La experiencia acumulada, que en nuestra vivencia abarca a tres generaciones, nos demuestra que esa nube de desánimo empañó el bienestar y la alegría de vivir de quienes experimentaron directamente los horrores de las guerras, civil o mundial, y de quienes se vieron afectados por la dudosa supervivencia de la postguerra. La losa del franquismo amargó durante cuarenta años a los millones de personas que no pudieron ser plenamente felices frustradas por la falta de libertad y la represión propia o ajena. Esa profunda tristeza, esa impotencia desolada otros cuarenta años al despertar con el temor al atentado, la repugnancia a la tortura, la violencia en carne propia o en carne ajena.
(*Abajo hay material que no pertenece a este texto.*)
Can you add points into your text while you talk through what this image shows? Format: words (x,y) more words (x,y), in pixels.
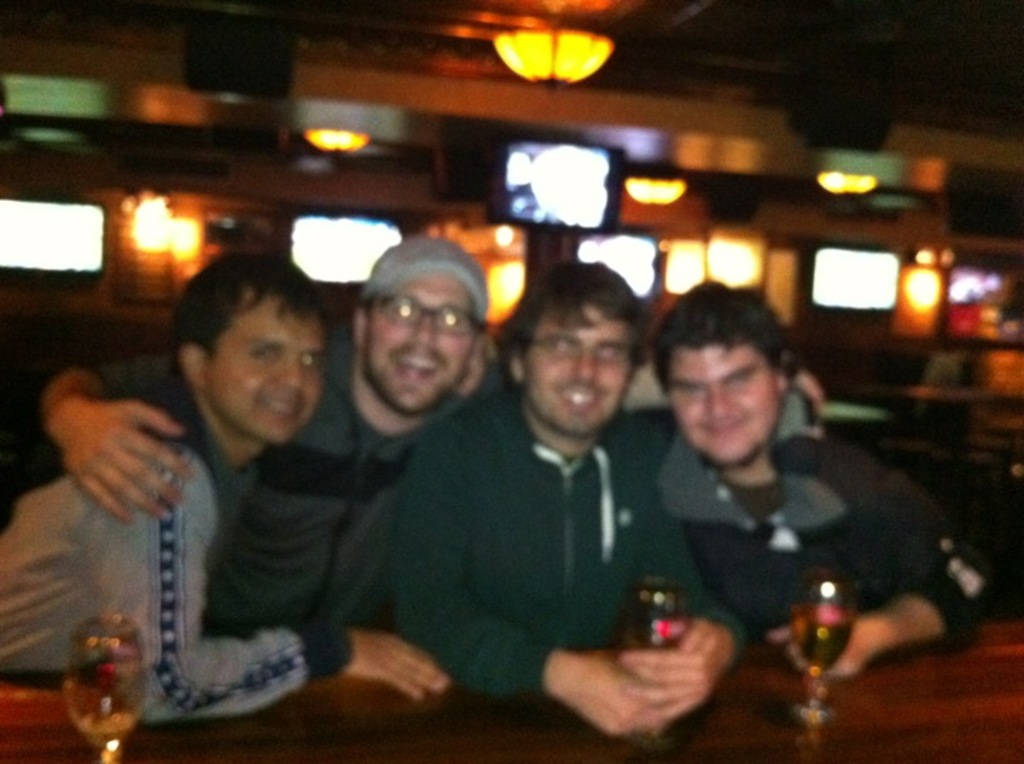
Here we can see a four people (76,538) are having a drink (818,693). In the background (640,232) we can see a television (600,239) and a roof (676,1) with lighting arrangement (585,57).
La tristeza social nunca acaba de irse, aunque sus consecuencias no nos afecten ni directa ni inmediatamente. El paro, las crisis económicas, el racismo, el imperialismo, el neofascismo, el deterioro medioambiental y el cambio climático, la salud de los nuestros y la propia, el futuro de nuestros hijos y los hijos de nuestros hijos, son nubarrones de pesadumbre que, aunque quizá todavía no nos afecten, siempre están ahí y empañan nuestra alegría de vivir y nos impide levantar cabeza.

Cierto que estas áreas sombrías de nuestra existencia nos afectarán en diferente medida, atenuadas o acrecentada, según pese más o menos el carácter positivo o negativo de cada uno. Tenemos derecho a ser felices, incluso la obligación de serlo, pero para ello sería precisa una vuelta a la ingenuidad, al candor de nuestra especie primigenia. Contaba un cooperante en una aldea remota de Botswana su extrañeza al comprobar que, desde que amanecían, los componentes de la tribu ya salían de la choza sonrientes, alegres y optimistas. Preguntó a qué se debía ese entusiasmo mañanero y la respuesta fue: “Es que han comprobado que hoy también están vivos”. Buenos días vida, dirían.